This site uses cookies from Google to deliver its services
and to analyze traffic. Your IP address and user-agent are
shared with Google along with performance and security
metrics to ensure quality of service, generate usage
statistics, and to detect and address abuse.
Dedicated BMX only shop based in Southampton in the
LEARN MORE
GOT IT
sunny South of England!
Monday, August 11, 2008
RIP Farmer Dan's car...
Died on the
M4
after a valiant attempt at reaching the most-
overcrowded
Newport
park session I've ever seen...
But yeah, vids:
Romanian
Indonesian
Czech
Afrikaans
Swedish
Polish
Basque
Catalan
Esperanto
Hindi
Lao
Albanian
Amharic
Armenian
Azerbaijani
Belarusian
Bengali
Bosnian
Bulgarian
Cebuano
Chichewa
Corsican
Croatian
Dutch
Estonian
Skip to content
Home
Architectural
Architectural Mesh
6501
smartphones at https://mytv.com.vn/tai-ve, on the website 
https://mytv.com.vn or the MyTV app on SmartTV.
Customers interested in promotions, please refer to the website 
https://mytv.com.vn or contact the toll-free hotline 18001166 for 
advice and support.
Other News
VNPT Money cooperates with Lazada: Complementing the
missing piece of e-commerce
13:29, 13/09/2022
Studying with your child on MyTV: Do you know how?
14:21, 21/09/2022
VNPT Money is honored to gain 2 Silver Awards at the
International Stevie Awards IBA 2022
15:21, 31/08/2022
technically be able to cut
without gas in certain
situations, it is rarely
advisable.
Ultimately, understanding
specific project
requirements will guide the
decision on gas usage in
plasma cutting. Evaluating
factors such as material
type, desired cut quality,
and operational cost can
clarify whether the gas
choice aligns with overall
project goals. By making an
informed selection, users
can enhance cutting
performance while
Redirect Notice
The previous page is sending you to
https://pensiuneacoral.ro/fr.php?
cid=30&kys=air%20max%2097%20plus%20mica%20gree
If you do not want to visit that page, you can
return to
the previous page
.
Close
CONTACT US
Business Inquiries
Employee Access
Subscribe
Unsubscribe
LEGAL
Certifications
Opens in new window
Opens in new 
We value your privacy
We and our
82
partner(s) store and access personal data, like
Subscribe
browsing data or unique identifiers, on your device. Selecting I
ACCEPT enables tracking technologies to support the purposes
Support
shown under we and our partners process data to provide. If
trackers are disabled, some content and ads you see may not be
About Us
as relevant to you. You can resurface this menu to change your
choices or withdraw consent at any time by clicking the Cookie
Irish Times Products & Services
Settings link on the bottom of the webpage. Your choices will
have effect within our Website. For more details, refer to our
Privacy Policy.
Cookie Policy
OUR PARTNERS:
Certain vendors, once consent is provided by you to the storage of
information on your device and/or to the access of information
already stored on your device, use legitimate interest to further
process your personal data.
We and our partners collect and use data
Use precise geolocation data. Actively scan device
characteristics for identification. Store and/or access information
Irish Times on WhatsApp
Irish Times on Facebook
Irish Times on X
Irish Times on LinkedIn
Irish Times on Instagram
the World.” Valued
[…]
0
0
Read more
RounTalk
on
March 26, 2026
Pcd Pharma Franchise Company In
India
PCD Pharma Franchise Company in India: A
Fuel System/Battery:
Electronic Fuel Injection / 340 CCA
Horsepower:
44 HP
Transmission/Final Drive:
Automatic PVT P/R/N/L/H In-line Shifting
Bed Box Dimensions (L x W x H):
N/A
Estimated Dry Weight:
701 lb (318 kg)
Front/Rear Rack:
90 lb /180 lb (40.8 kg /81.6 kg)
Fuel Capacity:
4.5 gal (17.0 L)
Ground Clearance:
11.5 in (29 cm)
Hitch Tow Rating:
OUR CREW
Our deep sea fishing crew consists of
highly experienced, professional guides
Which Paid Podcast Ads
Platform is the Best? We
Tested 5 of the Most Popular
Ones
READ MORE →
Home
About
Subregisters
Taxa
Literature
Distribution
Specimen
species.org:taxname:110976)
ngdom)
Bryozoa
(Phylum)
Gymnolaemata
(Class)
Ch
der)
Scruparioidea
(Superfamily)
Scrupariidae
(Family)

> EXERCISE
Taking the entries above, write out exactly each line from the one holding "park session I've ever seen..." to the one holding "cid=30&kys=air%20max%2097%20plus%20mica%20gree", both included, and stop there.

> ANSWER TO THIS EXERCISE
park session I've ever seen...
But yeah, vids:
Romanian
Indonesian
Czech
Afrikaans
Swedish
Polish
Basque
Catalan
Esperanto
Hindi
Lao
Albanian
Amharic
Armenian
Azerbaijani
Belarusian
Bengali
Bosnian
Bulgarian
Cebuano
Chichewa
Corsican
Croatian
Dutch
Estonian
Skip to content
Home
Architectural
Architectural Mesh
6501
smartphones at https://mytv.com.vn/tai-ve, on the website 
https://mytv.com.vn or the MyTV app on SmartTV.
Customers interested in promotions, please refer to the website 
https://mytv.com.vn or contact the toll-free hotline 18001166 for 
advice and support.
Other News
VNPT Money cooperates with Lazada: Complementing the
missing piece of e-commerce
13:29, 13/09/2022
Studying with your child on MyTV: Do you know how?
14:21, 21/09/2022
VNPT Money is honored to gain 2 Silver Awards at the
International Stevie Awards IBA 2022
15:21, 31/08/2022
technically be able to cut
without gas in certain
situations, it is rarely
advisable.
Ultimately, understanding
specific project
requirements will guide the
decision on gas usage in
plasma cutting. Evaluating
factors such as material
type, desired cut quality,
and operational cost can
clarify whether the gas
choice aligns with overall
project goals. By making an
informed selection, users
can enhance cutting
performance while
Redirect Notice
The previous page is sending you to
https://pensiuneacoral.ro/fr.php?
cid=30&kys=air%20max%2097%20plus%20mica%20gree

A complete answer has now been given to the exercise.